During the time I was working as a professional artist, in I realised that there were no sacred or supportive spaces for neurodivergent artists, especially women to make art. Studios were often far too expensive or inaccessible and autistic women artists were looked upon as being unprofessional because they did not fit the autistic tick boxes required by the arts organisations who worked with “autistic artists.” We were deemed too “high functioning” and yet, we were excluded from mainstream spaces for reasons they could not explain, we were just unwelcome.


There were no autistic led artistic spaces and yet I knew so many autistic women artists who were at home, isolated, and also being prolific artists, but nobody knew about them because they did not have an audience or place to come to to make and share art. I wanted to change this. In 2019, I went about developing this model so that neurodivergent women and non binary artists could spend 2 hours together making art or writing (thus stimming together through attending to practice) and then share their work. During this time, they could stim through practice. I noticed that when autistic/neurodivergent artists came together to stim and make art together, or write together that this is when the collective unconscious (Jung, 1936) became the most powerful, and further, a silent collaboration was happening to a point where we all became this one strong voice. It never felt like people were copying each other, but instead, they were working together in a way that felt autonomous and this was because the environment was accessible and was offering them the freedom to make and create in ways of their choosing, and our stimming was reaching a crescendo of flow. Working with other autistic artists was recharging for our practice.


Just like when I mentored autistic clients, there was a sense of being recharged and excited for the work. This in turn supported my own arts practice and I began to become even more prolific. I would later also offer online workshops called “Magical Journeys” where I would take a group of women/non binary artists on journeys through storytelling and visualisations with composed soundscapes. These visceral journeys gave neurodivergent artists the possibility of journeying - we spend so much time in our heads that journeying gives the possibility of creating environments and then reacting or responding to them through the art materials. The very environment I created in order to make making art in the space accessible was a sense of being held, but also being able to have the camera on or off, being able to offer feedback to people in the circle through the chat, through writing to the support worker in the room or verbally.

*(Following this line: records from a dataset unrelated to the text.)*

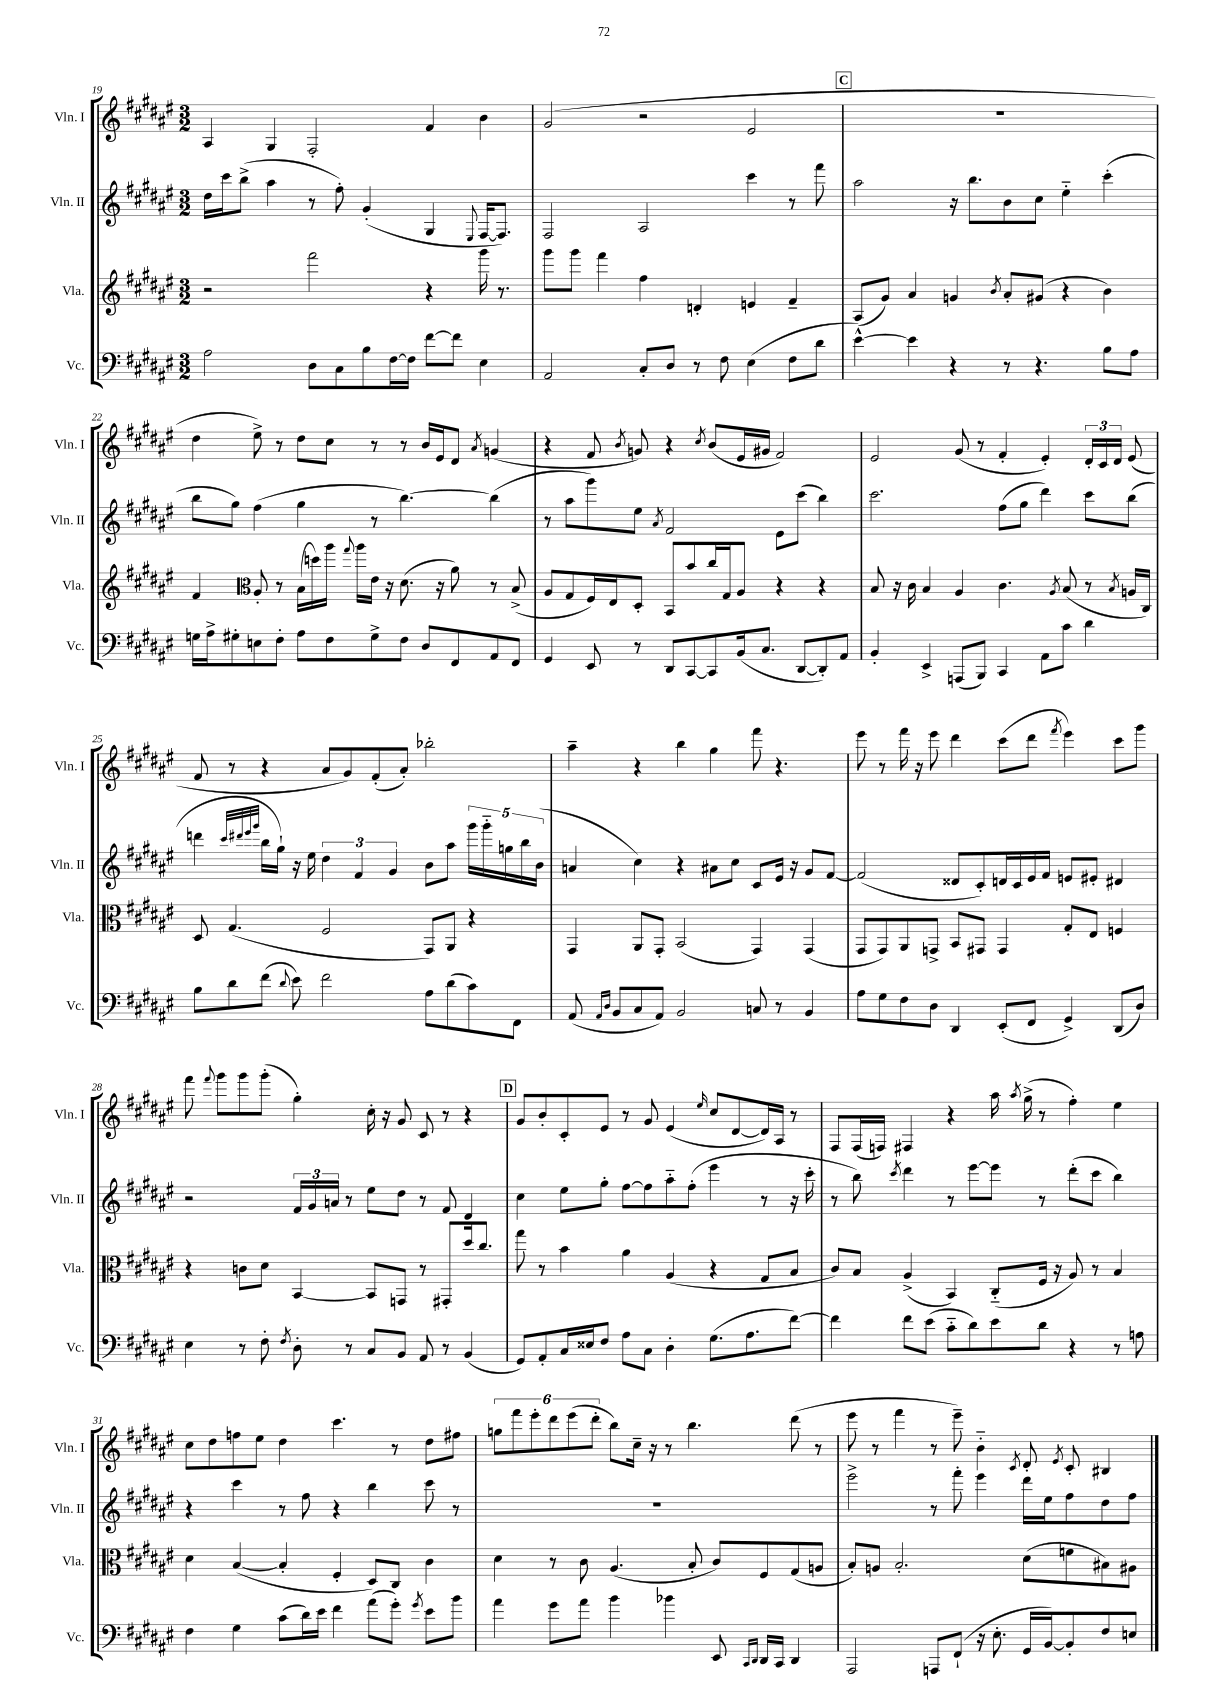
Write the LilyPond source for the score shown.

<<
\new StaffGroup <<
\new Staff = "s0" \with { instrumentName = "Vln. I" shortInstrumentName = "Vln. I" } {
    \clef treble \key fis \major \numericTimeSignature \time 3/2
    \autoBeamOff ais4 gis4 fis2-. fis'4 b'4 |
    gis'2( r2 eis'2 |
    \mark \markup { \box "C" } R1. |
    dis''4 eis''8->) r8 dis''8[ cis''8] r8 r8 b'16[ eis'16 dis'8] \acciaccatura { ais'8 } g'4( |
    r4 fis'8 \acciaccatura { b'8 } g'8) r4 \acciaccatura { cis''8 } b'8[( eis'16 gis'16] fis'2) |
    eis'2 gis'8( r8 fis'4-. eis'4-.) \tuplet 3/2 { dis'16[-. cis'16 dis'16] } eis'8( |
    fis'8 r8 r4 ais'8[ gis'8) fis'8-.( ais'8]-.) bes''2-. |
    ais''4-- r4 b''4 gis''4 fis'''8 r4. |
    eis'''8 r8 fis'''16 r16 eis'''8 dis'''4 cis'''8[( dis'''8] \acciaccatura { fis'''8 } eis'''4) cis'''8[ gis'''8] |
    fis'''8 \appoggiatura { fis'''8 } gis'''8[ gis'''8 gis'''8]-.( gis''4-.) cis''16-. r16 gis'8 cis'8 r8 r4 |
    \mark \markup { \box "D" } gis'8[ b'8-. cis'8-. eis'8] r8 gis'8 eis'4( \grace { eis''16 } cis''8[ dis'8~ dis'16) ais16] r8 |
    fis8[ fis16( f16]) fis4 r4 ais''16 \acciaccatura { ais''8 } gis''16->( r8 fis''4-.) eis''4 |
    cis''8[ dis''8 f''8 eis''8] dis''4 cis'''4. r8 dis''8[ fis''8] |
    \tuplet 6/4 { g''8[ fis'''8 eis'''8-. dis'''8 eis'''8( dis'''8]-. } b''8[) cis''16]-- r16 r8 b''4. dis'''8( r8 |
    eis'''8 r8 fis'''4 r8 eis'''8--) b'4-_ \acciaccatura { cis'8 } dis'8-. \acciaccatura { eis'8 } cis'8-. bis4 \bar "|." |
}
\new Staff = "s1" \with { instrumentName = "Vln. II" shortInstrumentName = "Vln. II" } {
    \clef treble \key fis \major \numericTimeSignature \time 3/2
    \autoBeamOff dis''16[ cis'''16 b''8]->( ais''4 r8 fis''8-.) gis'4-.( gis4 \appoggiatura { eis8 } fis16[~ fis8.]) |
    fis2 ais2 cis'''4 r8 fis'''8 |
    \mark \markup { \box "C" } ais''2 r16 b''8.[ b'8 cis''8] eis''4-_ cis'''4-.( |
    b''8[ gis''8]) fis''4( gis''4 r8 b''4.~) b''4( |
    r8 ais''8[ gis'''8) eis''8] \acciaccatura { ais'8 } fis'2 eis'8[ cis'''8]( b''4) |
    cis'''2. fis''8[( gis''8] dis'''4) cis'''8[ b''8]( |
    d'''4 \grace { cis'''32[ dis'''32 eis'''32 gis'''32] } b''16[ gis''16]-!) r16 eis''16 \tuplet 3/2 { dis''4 fis'4 gis'4 } b'8[ ais''8] \tuplet 5/4 { gis'''16[ gis'''16-_ g''16 b''16 b'16]( } |
    a'4 cis''4) r4 ais'8[ cis''8] cis'8[ eis'16] r16 gis'8[ fis'8]~ |
    fis'2( disis'8[ cis'8-.) d'16 cis'16 eis'16 fis'16] e'8[ eis'8]-. dis'4 |
    r2 \tuplet 3/2 { fis'16[ gis'16 a'16] } r8 eis''8[ dis''8] r8 fis'8 dis'4 |
    \mark \markup { \box "D" } cis''4 eis''8[ gis''8]-. fis''8[~ fis''8 ais''8-_ fis''8]-.( eis'''4 r8 r16 cis'''16-. |
    r8 b''8) \acciaccatura { cis'''8 } dis'''4 r8 eis'''8[~ eis'''8] r8 dis'''8[-.( cis'''8] b''4) |
    r4 cis'''4 r8 fis''8 r4 b''4 cis'''8 r8 |
    R1. |
    eis'''2-> r8 fis'''8-. eis'''4 dis'''16[ eis''16 fis''8 dis''8 fis''8] \bar "|." |
}
\new Staff = "s2" \with { instrumentName = "Vla." shortInstrumentName = "Vla." } {
    \clef treble \key fis \major \numericTimeSignature \time 3/2
    \autoBeamOff r2 fis'''2 r4 gis'''16 r8. |
    gis'''8[ gis'''8] fis'''4 fis''4 d'4-. e'4 fis'4-- |
    \mark \markup { \box "C" } ais8[( gis'8]) ais'4 g'4 \acciaccatura { b'8 } ais'8[-. gis'8]( r4 b'4) |
    fis'4 \clef alto ais8-. r8 b16[( d''16) ais''16] \appoggiatura { gis''8 } ais''16[ eis'16] r16 dis'8.( r16 ais'8) r8 b8->( |
    ais8[ gis8 fis16) eis16 dis8]-. b,8[ b'8 cis''16 gis16 ais8] r4 r4 |
    b8 r16 cis'16 b4 ais4 cis'4. \acciaccatura { ais8 } b8( r8 \acciaccatura { b8 } a16[ cis16]) |
    dis8 gis4.( fis2 gis,8[) ais,8] r4 |
    gis,4 ais,8[ gis,8]-. b,2( gis,4) gis,4( |
    gis,8[ gis,8) ais,8 g,8]-> b,8[ gis,8] gis,4 gis8[-. eis8] f4 |
    r4 c'8[ dis'8] b,4~ b,8[ g,8] r8 gis,8[-. dis''16 cis''8.] |
    \mark \markup { \box "D" } gis''8 r8 b'4 ais'4 ais4( r4 gis8[ b8] |
    cis'8[) b8] ais4->( b,4) cis8[-_( fis16] r16 ais8) r8 b4 |
    dis'4 b4~( b4-. fis4-. dis8[) cis8] cis'4 |
    dis'4 r8 cis'8 ais4.( b8-. cis'8[) fis8 gis8( a8] |
    b8[-.) a8] b2.-. dis'8[( f'8 bis8) ais8] \bar "|." |
}
\new Staff = "s3" \with { instrumentName = "Vc." shortInstrumentName = "Vc." } {
    \clef bass \key fis \major \numericTimeSignature \time 3/2
    \autoBeamOff ais2 dis8[ cis8 b8 fis16~ fis16] fis'8[~ fis'8] eis4 |
    ais,2 cis8[-. dis8] r8 fis8 eis4( fis8[ dis'8] |
    \mark \markup { \box "C" } eis'4~-^) eis'4 r4 r8 r4. b8[ ais8] |
    g16[ ais16-> gis8-. e8 fis8]-. ais8[ fis8 gis8-> fis8] dis8[ fis,8 ais,8 fis,8] |
    gis,4 eis,8 r8 dis,8[ cis,8~ cis,8 b,16( cis8.] dis,8[~ dis,8-.) ais,8] |
    b,4-. eis,4-> a,,8[( b,,8]) cis,4 ais,8[ cis'8] dis'4 |
    b8[ dis'8 fis'8]( \appoggiatura { dis'8 } eis'8) fis'2 ais8[ dis'8( cis'8) fis,8] |
    ais,8( \grace { ais,16[ dis16] } b,8[ cis8 ais,8]) b,2 c8 r8 b,4 |
    ais8[ gis8 fis8 dis8] dis,4 eis,8[-.( fis,8] gis,4->) dis,8[( dis8]) |
    eis4 r8 fis8-. \acciaccatura { fis8 } dis8-. r8 cis8[ b,8] ais,8 r8 b,4( |
    \mark \markup { \box "D" } gis,8[) ais,8-. cis16 eisis16 fis8] ais8[ cis8] dis4-. gis8.[( ais8. fis'8]~) |
    fis'4 fis'8[ eis'8]( cis'8[-_ dis'8) eis'8 dis'8] r4 r8 a8 |
    fis4 gis4 cis'8[( dis'16) eis'16] fis'4 ais'8[( gis'8]-.) \acciaccatura { gis'8 } eis'8[ b'8] |
    ais'4 gis'8[ ais'8] b'4 bes'4 eis,8 \grace { cis,16[ dis,16] } dis,16[ cis,16] dis,4 |
    ais,,2 a,,8[ fis,8]-!( r16 eis8.-. gis,16[ b,16~) b,8-. fis8 e8] \bar "|." |
}
>>
>>
\layout { \context { \Score currentBarNumber = #19 } }
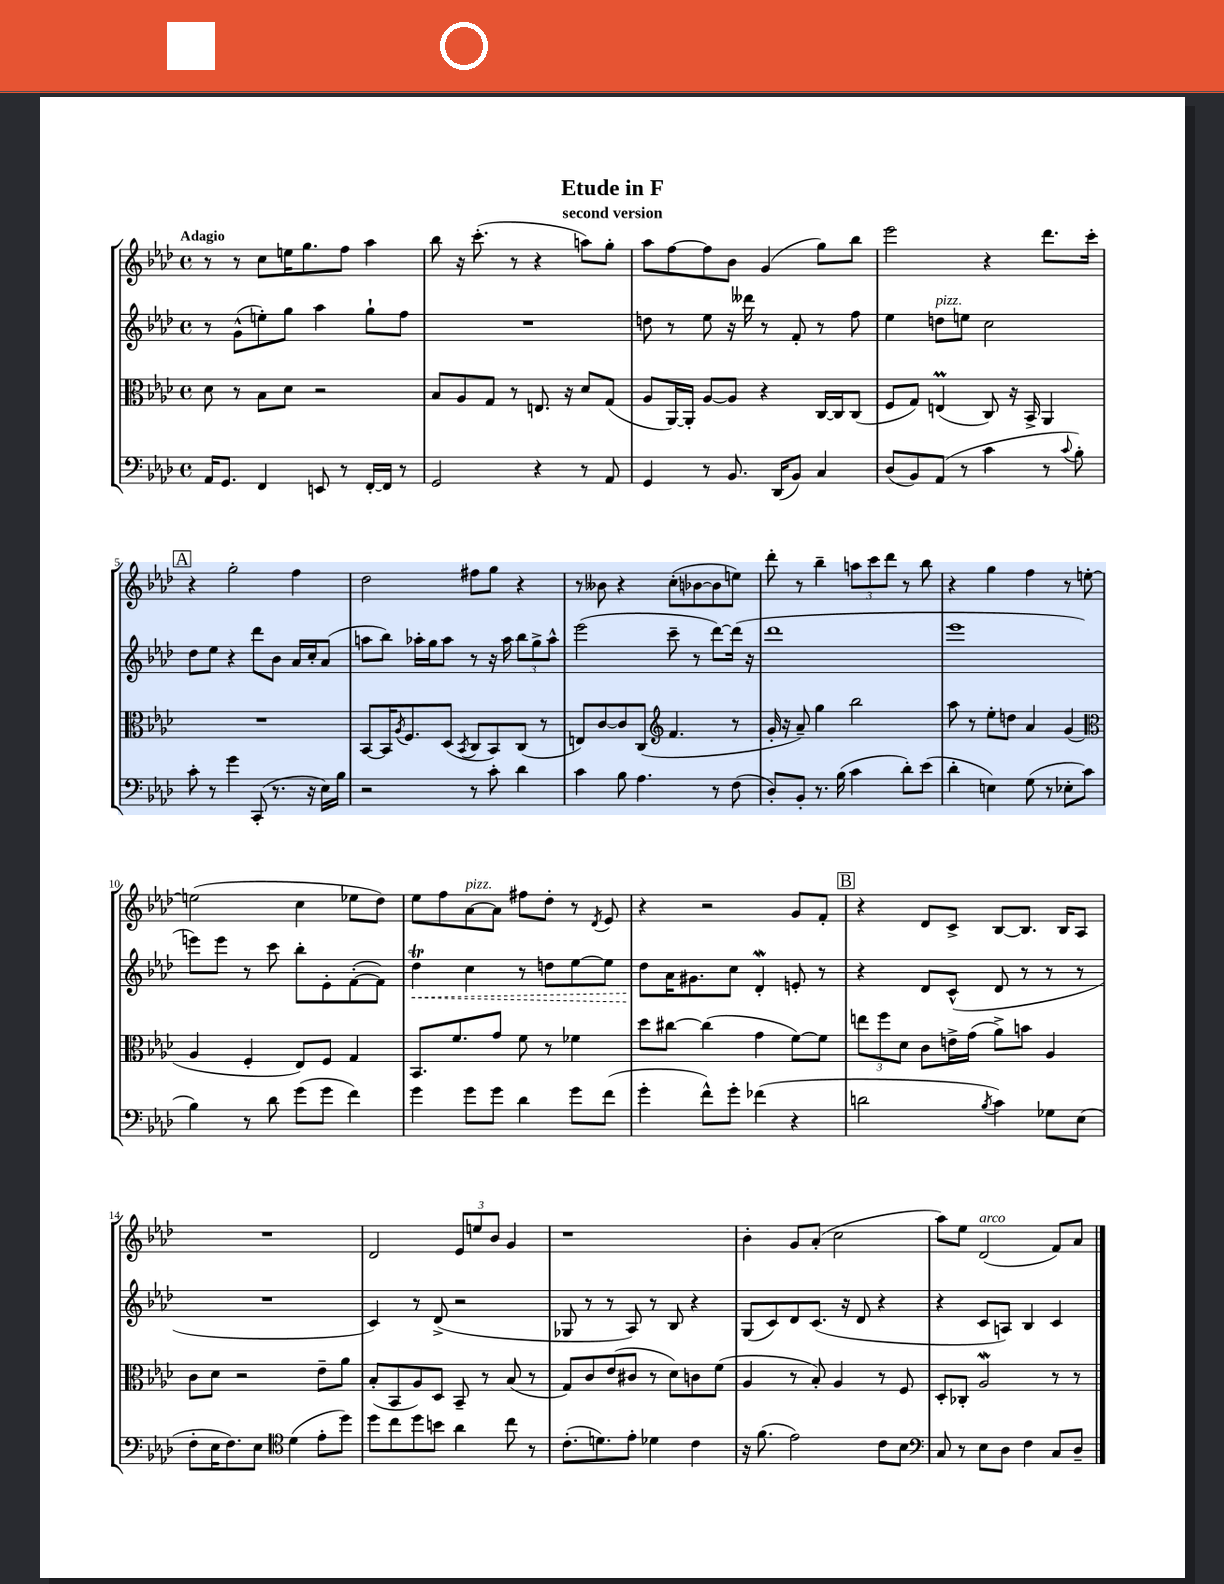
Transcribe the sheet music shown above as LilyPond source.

\header { title = "Etude in F" subtitle = "second version" }
<<
\new StaffGroup <<
\new Staff = "s0" {
    \clef treble \key aes \major \defaultTimeSignature \time 4/4 \tempo "Adagio"
    r8 r8 c''8 e''16 g''8. f''8 aes''4 |
    bes''8 r16 c'''8.-.( r8 r4 a''8) g''8-. |
    aes''8 f''8~ f''8 bes'8 g'4( g''8) bes''8 |
    ees'''2 r4 des'''8. c'''16-. |
    \mark \markup { \box "A" } r4 g''2-. f''4 |
    des''2 fis''8 g''8 r4 |
    r8 beses'8 r4 c''8-.( bes'8~ bes'8 e''8) |
    des'''8-. r8 bes''4-- \tuplet 3/2 { a''8 c'''8 des'''8 } r8 bes''8 |
    r4 g''4 f''4 r8 e''8~-. |
    e''2( c''4 ees''8 des''8) |
    ees''8 f''8 aes'8~^\markup { \italic "pizz." } aes'8 fis''8 des''8-. r8 \acciaccatura { des'8 } ees'8 |
    r4 r2 g'8 f'8-. |
    \mark \markup { \box "B" } r4 des'8 c'8-> bes8~ bes8. bes16 aes8 |
    R1 |
    des'2 \tuplet 3/2 { ees'8 e''8 bes'8 } g'4 |
    r1 |
    bes'4-. g'8 aes'8-.( c''2 |
    aes''8) ees''8 des'2^\markup { \italic "arco" }( f'8) aes'8 \bar "|." |
}
\new Staff = "s1" {
    \clef treble \key aes \major \defaultTimeSignature \time 4/4
    r8 g'8-^( e''8-.) g''8 aes''4 g''8-! f''8 |
    R1 |
    d''8 r8 ees''8 r16 deses'''16 r8 f'8-. r8 f''8 |
    ees''4 d''8^\markup { \italic "pizz." } e''8 c''2 |
    \mark \markup { \box "A" } des''8 ees''8 r4 des'''8 bes'8 aes'16 c''16-. aes'8( |
    a''8 bes''8) aes''16-. g''16 aes''8 r8 r16 aes''16 \tuplet 3/2 { bes''8 g''8-> aes''8-^ } |
    ees'''2( c'''8-- r8 des'''8~) des'''16( r16 |
    des'''1 |
    ees'''1 |
    e'''8) e'''8 r8 c'''8 bes''8-. ees'8-. f'8~-.( f'8) |
    \once \override Hairpin.style = #'dashed-line des''4\trill\< c''4 r8 d''8 ees''8~ ees''8 |
    des''8\! aes'16 gis'8. c''8 des'4-.\mordent e'8-. r8 |
    \mark \markup { \box "B" } r4 des'8 c'8-^( des'8 r8 r8 r8 |
    R1 |
    c'4) r8 des'8->( r2 |
    ges8 r8 r8 aes8) r8 bes8 r4 |
    g8( c'8) des'8 c'8.( r16 des'8 r4 |
    r4 c'8 a8) bes4 c'4 \bar "|." |
}
\new Staff = "s2" {
    \clef alto \key aes \major \defaultTimeSignature \time 4/4
    des'8 r8 bes8 des'8 r2 |
    bes8 aes8 g8 r8 e8. r16 des'8 g8( |
    aes8 aes,16~) aes,16-. aes8~ aes8 r4 c16~ c16 c8( |
    f8 g8) e4\prall( c8) r16 bes,16-> aes,4 |
    \mark \markup { \box "A" } R1 |
    bes,8~ bes,16 \acciaccatura { aes8 } f8. des8( \acciaccatura { bes,8 } c8 bes,8) c8( r8 |
    e8) c'8~ c'8 c8( \clef treble f'4. r8 |
    g'16-. r16 aes'8--) g''4 bes''2 |
    aes''8 r8 ees''8-. d''8 aes'4 g'4( |
    \clef alto aes4 f4-. ees8) f8 g4 |
    bes,8. f'8. g'8 f'8 r8 fes'4 |
    des''8 cis''8~ cis''4( g'4 f'8~) f'8 |
    \mark \markup { \box "B" } \tuplet 3/2 { e''8 f''8 des'8 } c'8 e'16-> g'16( aes'8->) b'8 aes4 |
    c'8 des'8 r2 ees'8-- aes'8 |
    bes8-.( bes,8 aes8) des8 bes,8-- r8 bes8( r8 |
    g8) c'8 ees'8( cis'8 r8 des'8) c'8 f'8( |
    aes4 r8 bes8-.) aes4 r8 f8 |
    des8-. ces8-. aes2\mordent r8 r8 \bar "|." |
}
\new Staff = "s3" {
    \clef bass \key aes \major \defaultTimeSignature \time 4/4
    aes,16 g,8. f,4 e,8 r8 f,16~-. f,16 r8 |
    g,2 r4 r8 aes,8 |
    g,4 r8 bes,8. des,16( bes,8) c4 |
    des8( bes,8) aes,8( r8 c'4 r8 \appoggiatura { c'8 } bes8-.) |
    \mark \markup { \box "A" } c'8-. r8 g'4 c,8-.( r8. r16 ees16) bes16 |
    r2 r8 c'8-. des'4 |
    c'4 bes8 aes4. r8 f8( |
    des8-.) bes,8-. r8. bes16( c'4 des'8-.) ees'8( |
    des'4-. e4) g8( r8 ees8-. c'8 |
    bes4) r8 des'8 g'8( g'8 f'4) |
    g'4 g'8 g'8 des'4 g'8 f'8( |
    g'4-. f'8-^) g'8-. fes'4( r4 |
    \mark \markup { \box "B" } d'2 \acciaccatura { bes8 } c'4) ges8 ees8( |
    f8-. ees16 f8.) ees8 \clef tenor des'4( ees'8-. des''8) |
    des''8 c''8 des''8 b'8 aes'4 c''8 r8 |
    c'8.-.( d'8.) ees'8-. des'4 c'4 |
    r16 f'8.( ees'2) c'8 bes8 |
    \clef bass c8 r8 ees8 des8 f4 c8 des8-- \bar "|." |
}
>>
>>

Often the feedback we asked for was not of a good/bad kind of answer, but instead of a “what images did you see? What feelings came up? What did you create in response to what they created?” and this added to an everlasting flow of discussion and encouragement between everyone in the group, so that we were each holding one another in a way that was expressive, gentle and compassionate. Soon clients wanted to use these soundscapes for their own personal journeys, they used them to listen to help them to sleep, to go back to an environment where they felt a sense of belonging and they sometimes shared these journeys with their neurodivergent children and commented on how a deep sense of calm would wave over them giving them either the best night’s sleep, or an opportunity for them to connect in ways that they had struggled with for a while.